San Francisco is one of dozens of cities and counties across the country that do not fully cooperate with federal immigration authorities. The city goes so far as to promote itself as a “sanctuary” for people in the country illegally.

In a jailhouse interview with a TV station, Francisco Sanchez, the 45-year-old repeat drug offender arrested in the shooting Wednesday of Kathryn Steinle, appeared to confirm that he came to the city because of its status as a sanctuary.

Prosecutors on Monday charged Sanchez with murder as San Francisco Sheriff Ross Mirkarimi strongly defended his office’s release of Sanchez and pointed the finger back at U.S. Immigration and Customs Enforcement.

He said the federal agency should have issued an arrest warrant for Sanchez.

“ICE knew that he had been deported five times,” Mirkarimi said. “You would have thought he met a threshold that he required a court order or a warrant.

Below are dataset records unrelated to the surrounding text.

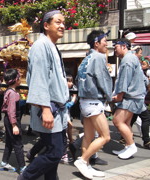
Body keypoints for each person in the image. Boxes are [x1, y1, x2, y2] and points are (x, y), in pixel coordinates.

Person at [18, 10, 69, 180]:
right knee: (55, 152)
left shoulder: (51, 46)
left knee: (53, 151)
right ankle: (25, 177)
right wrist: (46, 109)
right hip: (50, 109)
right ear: (46, 25)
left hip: (58, 110)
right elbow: (39, 79)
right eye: (58, 22)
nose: (62, 25)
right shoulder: (40, 46)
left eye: (63, 22)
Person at [74, 30, 112, 179]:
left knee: (88, 137)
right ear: (96, 43)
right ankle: (83, 161)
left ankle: (87, 165)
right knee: (105, 136)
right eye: (105, 41)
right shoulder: (98, 57)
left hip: (84, 101)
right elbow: (103, 79)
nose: (107, 44)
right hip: (93, 101)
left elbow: (78, 80)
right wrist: (110, 96)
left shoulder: (87, 57)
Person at [112, 38, 146, 159]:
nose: (114, 50)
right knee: (126, 123)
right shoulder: (132, 58)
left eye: (116, 47)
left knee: (117, 121)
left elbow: (124, 80)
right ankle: (127, 146)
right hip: (135, 96)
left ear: (123, 46)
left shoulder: (127, 60)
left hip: (131, 97)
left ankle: (131, 146)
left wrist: (119, 96)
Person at [0, 69, 26, 173]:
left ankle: (4, 162)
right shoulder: (13, 93)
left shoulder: (8, 91)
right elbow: (11, 110)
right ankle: (23, 167)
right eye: (19, 77)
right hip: (12, 120)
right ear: (16, 79)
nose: (20, 78)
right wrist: (14, 125)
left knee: (9, 142)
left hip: (8, 119)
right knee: (18, 143)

They did not do that.”

The case has prompted a flurry of criticism from the ICE officials, politicians and commenters on social media, all of whom portrayed the slaying as a preventable tragedy.

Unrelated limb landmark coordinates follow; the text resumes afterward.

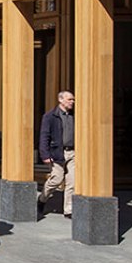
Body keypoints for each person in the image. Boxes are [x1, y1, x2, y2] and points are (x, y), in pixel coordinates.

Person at [38, 89, 76, 217]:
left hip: (72, 152)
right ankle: (42, 199)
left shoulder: (74, 116)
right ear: (60, 100)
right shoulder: (50, 116)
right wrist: (45, 154)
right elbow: (44, 136)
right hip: (57, 153)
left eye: (73, 99)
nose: (72, 102)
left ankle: (68, 209)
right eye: (70, 99)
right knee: (56, 179)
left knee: (72, 181)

“Most of the blame should fall squarely on the shoulders of the San Francisco sheriff, because his department had custody of him and made the choice to let him go without notifying ICE,” said Jessica Vaughan, director of policy studies at the Washington-based Center for Immigration Studies, which wants tougher immigration enforcement.

Rep. Bob Goodlatte, the Virginia Republican who chairs the House Judiciary Committee, blamed sanctuary practices and the Obama administration, saying: “The tragic murder of Kate Steinle once again underscores the need to end these reckless policies.”

Mayor Ed Lee issued a statement saying city policy was never intended to protect “repeat, serious and violent felons.” He asked for federal and local agencies to review what happened.

California Attorney General Kamala Harris, a former San Francisco district attorney who is running for U.S. Senate, cautioned that when it comes to immigration, “our policy should not be informed by our collective outrage about one man’s conduct.”

Many other San Francisco politicians stayed quiet as mourners held a vigil at Pier 14 on the downtown waterfront, where Steinle, 32, was gunned down Wednesday, seemingly at random, during an evening stroll with her father and a family friend. She had recently moved to San Francisco.

Sanchez has been deported five times, most recently in 2009, and has seven felony convictions, four involving drug charges, according to ICE.

From jail, Sanchez told a KGO-TV reporter in a mix of Spanish and English that he found the gun wrapped in a T-shirt while sitting on a bench at the pier.

“So I picked it up and … it started to fire on its own,” Sanchez said, adding that he heard three shots go off.

While many cities have scaled back cooperation with ICE, few have gone as far as San Francisco.

For more than two decades, San Francisco has been considered a sanctuary for people in the U.S. illegally.

The city’s sanctuary law prohibits city employees from helping federal authorities with immigration investigations or arrests unless required by law or warrant. The ordinance does not prohibit local law enforcement from informing ICE that they’ve arrested someone in the country illegally for a felony offense or who has prior felony convictions.